I am confused about the distinction between observed and expected information. But yeah, "meat" is the empirical cross-product. Mislevy (1984) is implemented for the latent distribution.

Methods "bread" and "sandwich" are implemented according to Yuan, Cheng, & Patton (2013).

With respect to the EM related methods, "mr" and "tian" require the convergence history while "oakes1999" and "agile" do not.

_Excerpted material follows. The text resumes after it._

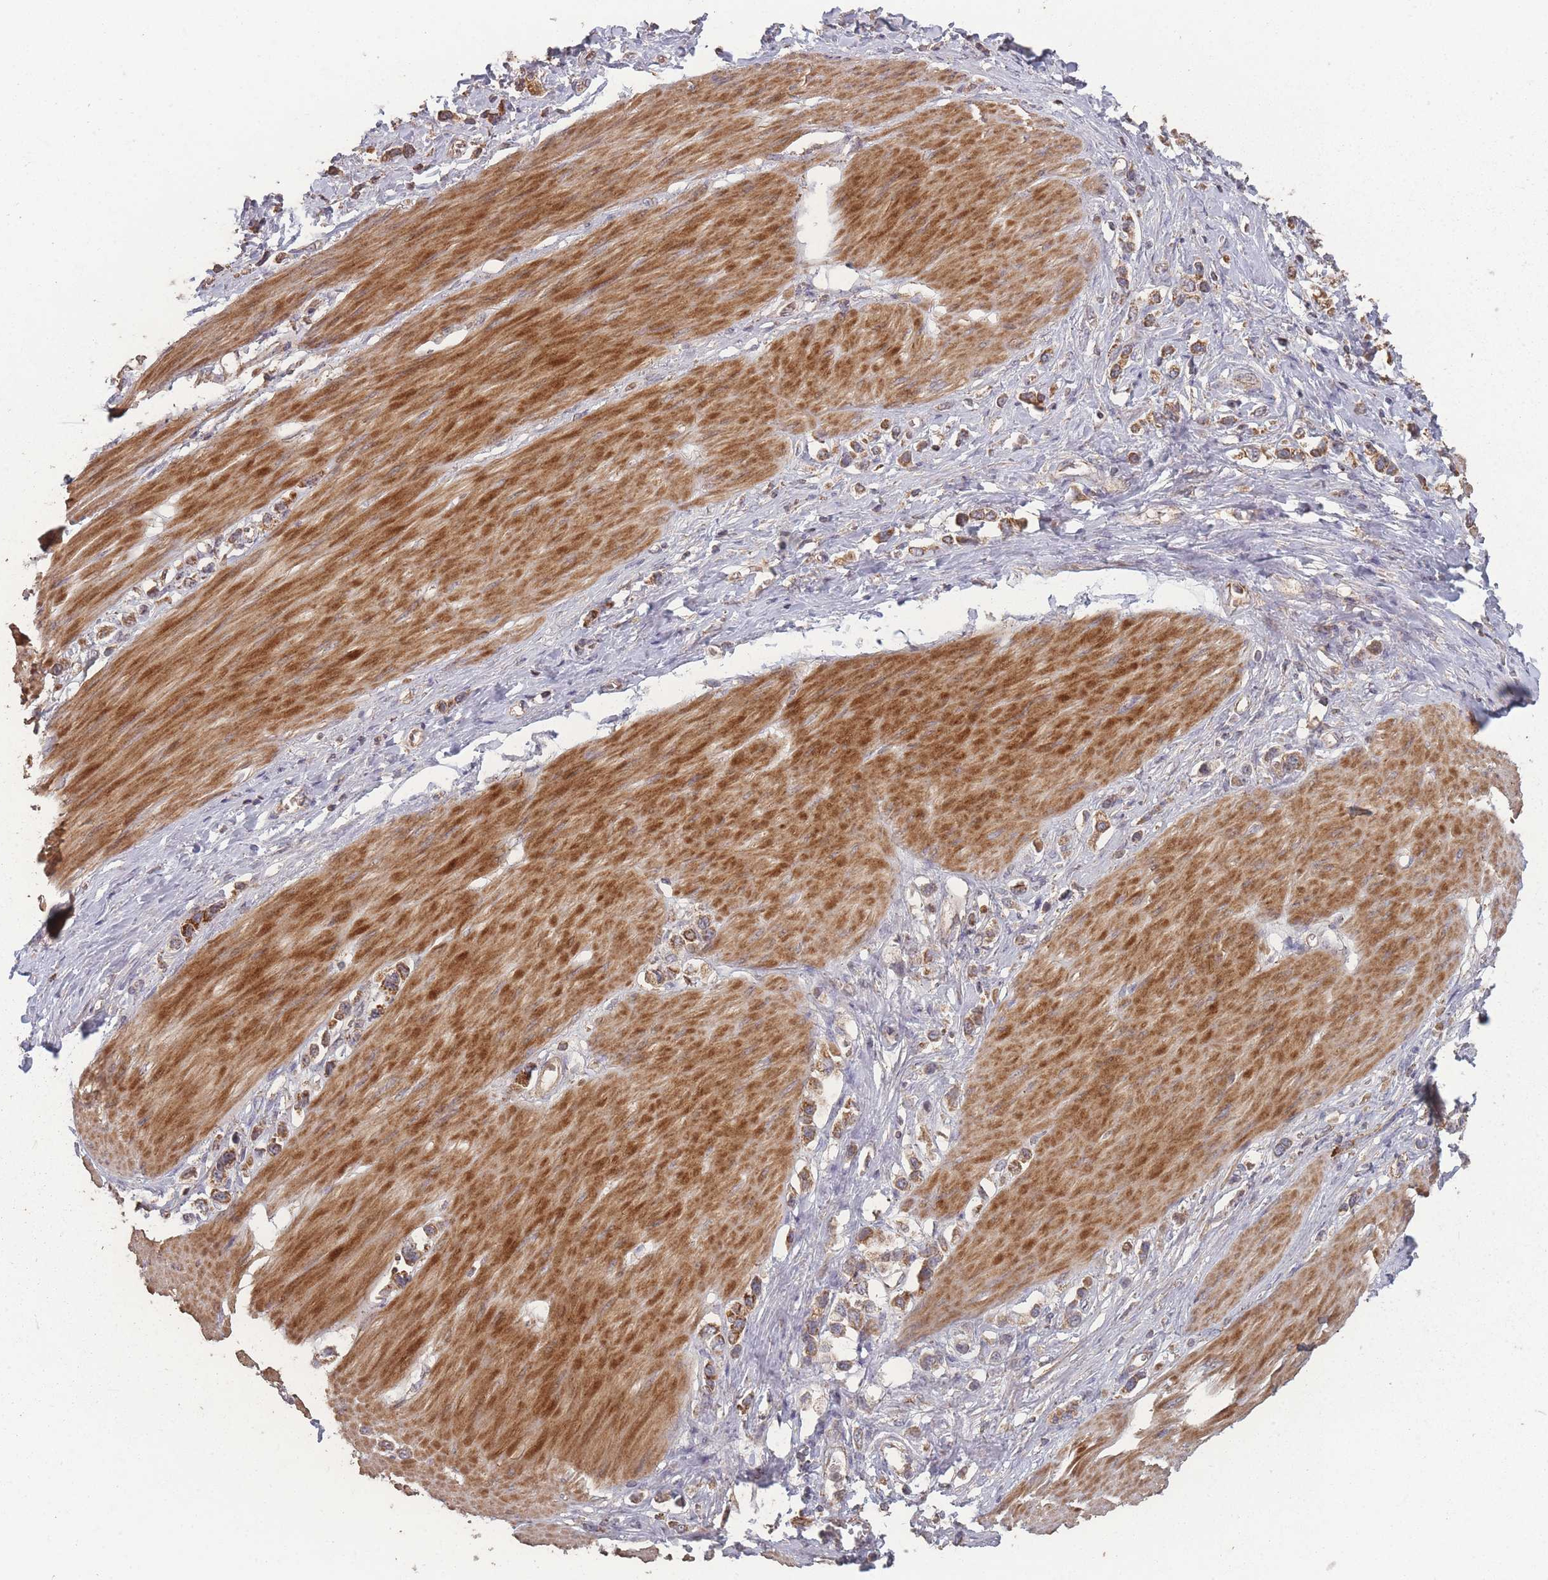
{"staining": {"intensity": "moderate", "quantity": ">75%", "location": "cytoplasmic/membranous"}, "tissue": "stomach cancer", "cell_type": "Tumor cells", "image_type": "cancer", "snomed": [{"axis": "morphology", "description": "Normal tissue, NOS"}, {"axis": "morphology", "description": "Adenocarcinoma, NOS"}, {"axis": "topography", "description": "Stomach, upper"}, {"axis": "topography", "description": "Stomach"}], "caption": "The immunohistochemical stain labels moderate cytoplasmic/membranous staining in tumor cells of adenocarcinoma (stomach) tissue.", "gene": "LYRM7", "patient": {"sex": "female", "age": 65}}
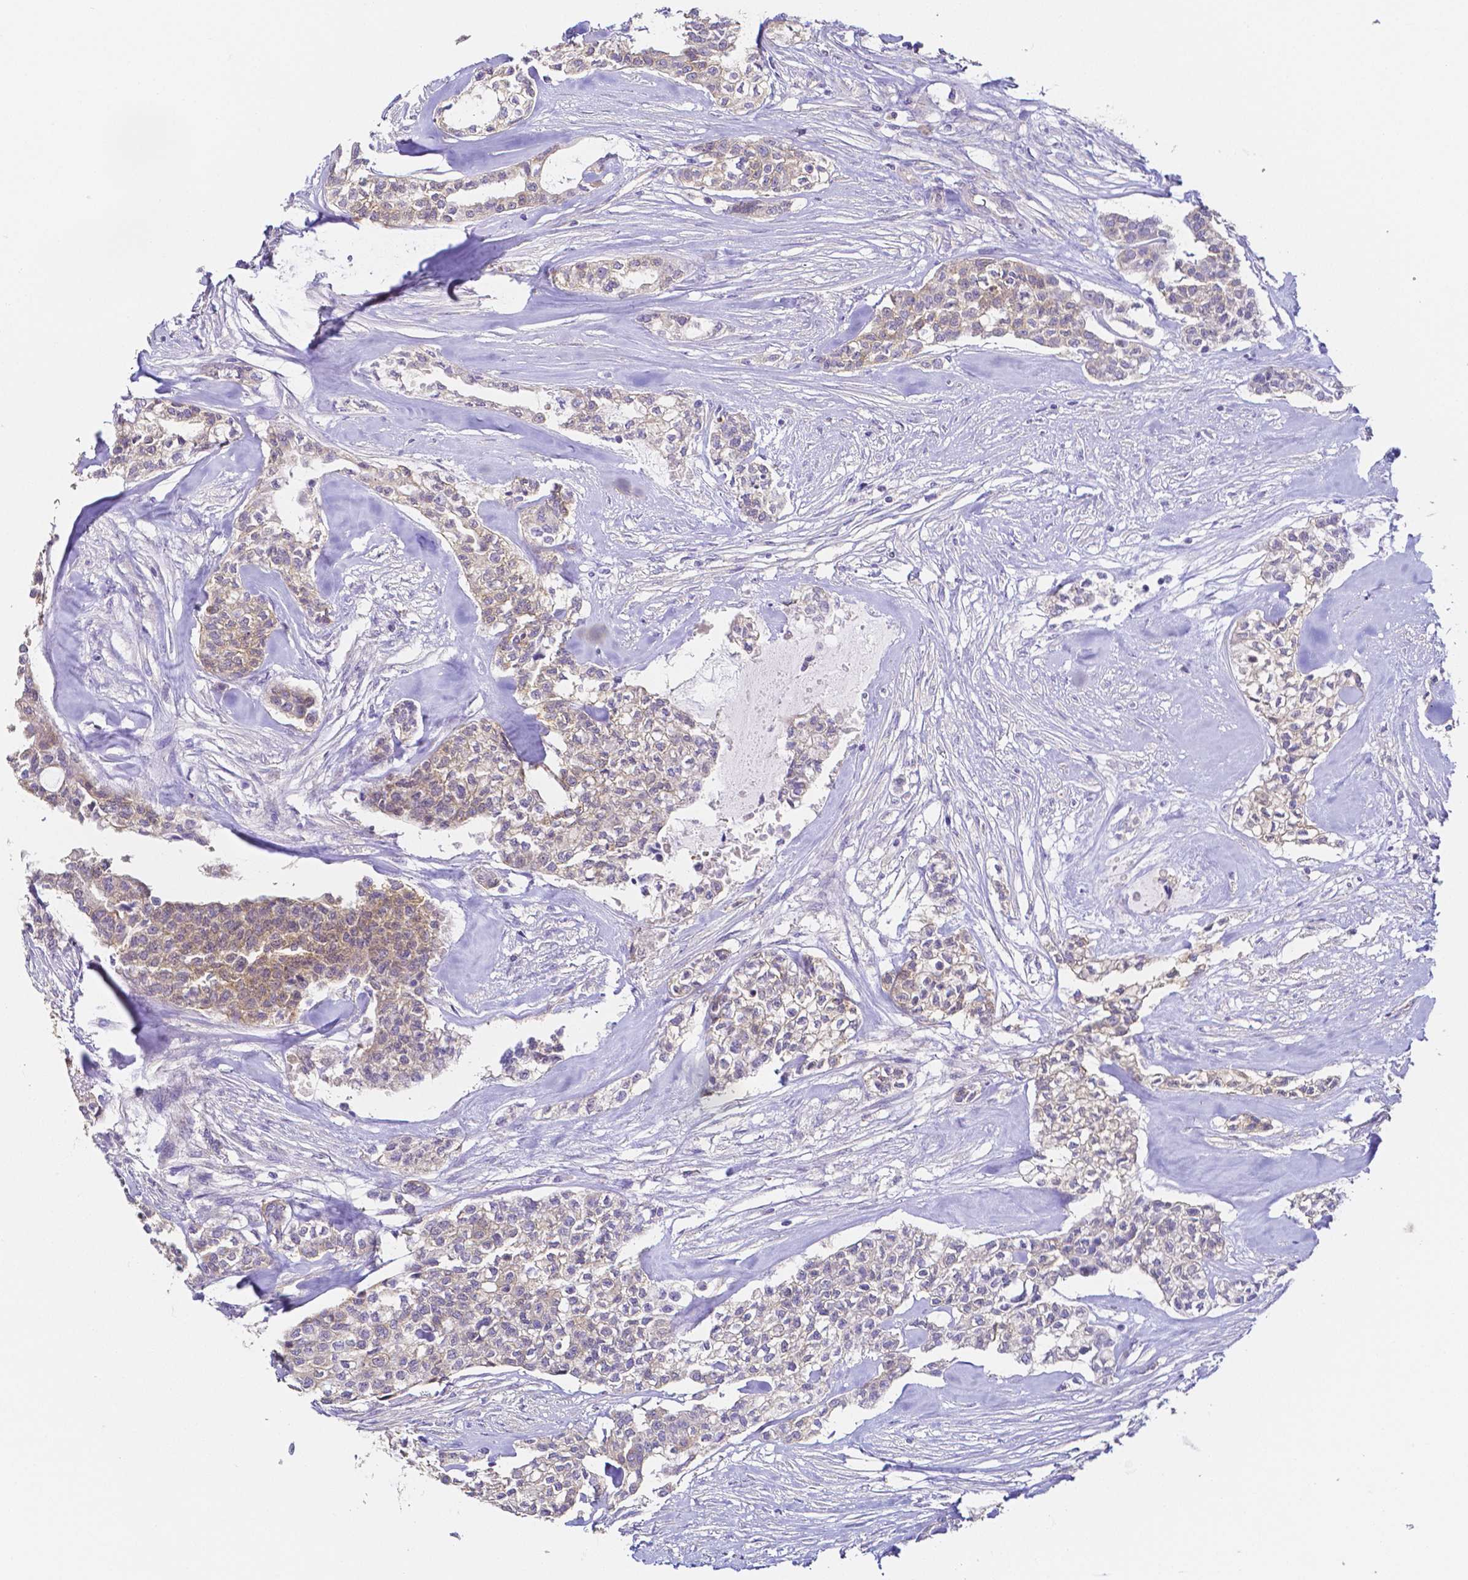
{"staining": {"intensity": "weak", "quantity": "25%-75%", "location": "cytoplasmic/membranous"}, "tissue": "head and neck cancer", "cell_type": "Tumor cells", "image_type": "cancer", "snomed": [{"axis": "morphology", "description": "Adenocarcinoma, NOS"}, {"axis": "topography", "description": "Head-Neck"}], "caption": "Protein staining of adenocarcinoma (head and neck) tissue displays weak cytoplasmic/membranous staining in approximately 25%-75% of tumor cells.", "gene": "PKP3", "patient": {"sex": "male", "age": 81}}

You have covered all the options.

AdminRobK's picture
Offline
Joined: 01/24/2014 - 12:15
Fisher information

> “meat” = empirical cross-product (observed?)
> “bread” = Fisher information matrix (expected?)
> “sandwich” = same as the name implies (but, expected or observed?)
There are two different ways of defining the Fisher information: (1) the variance of the first derivative of the loglikelihood and (2) the expectation of the second derivative of the loglikelihood. The true Fisher information is generally unknown, because it requires knowledge of the true parameter values and the true functional form (i.e., family) of the distribution. If we assume a particular functional form of the distribution, and "plug-in" our MLEs in place of the true parameter values, we can estimate the true Fisher information from data. If the necessary integrals are analytically tractable, then we can estimate the true Fisher information as the expected information matrix. But, sometimes those integrals are not so easy, so we instead use the observed information as an estimator, and calculate it either as a quadratic function of the first derivative loglikelihood (proportional to the "empirical cross-product" or "meat") or as a first-degree function of the second-derivative loglikelihood (proportional to the Hessian matrix, or "bread"). When the distribution is correctly specified, those two ways of calculating the observed information will on average give the same answer in large samples. The "sandwich" is solve(bread)%*%meat%*%solve(bread), and so if the distribution is correctly specified, then asymptotically, the product of the first two factors tends toward an identity matrix, and the sandwich merely tends toward the inverted Hessian. But if the distribution is incorrectly specified, it can be shown that the sandwich nonetheless provides a consistent estimator of the repeated-sampling covariance matrix of the MLEs.

falkcarl's picture
Offline
Joined: 10/29/2015 - 17:22
Thank you! Do I understand

Thank you! Do I understand correctly then that all of these approaches (meat, bread, sandwich) are implemented in OpenMx using observed information? The cross-product approach is usually based on observed proportions of the response patterns. What I think is often referred to as Fisher information in the IFA literature is the plug-in method you refer to, where the expected information matrix is calculated, though it isn't really practical for long tests since one must loop over the model-implied proportions of all possible response patterns. I initially thought this was "bread" but it doesn't sound like it now.

jpritikin's picture
Offline
Joined: 05/24/2012 - 00:35
Re: loop over the model-implied proportions of all possible resp

The Fisher information method where you need to loop over all possible response patterns is not implemented.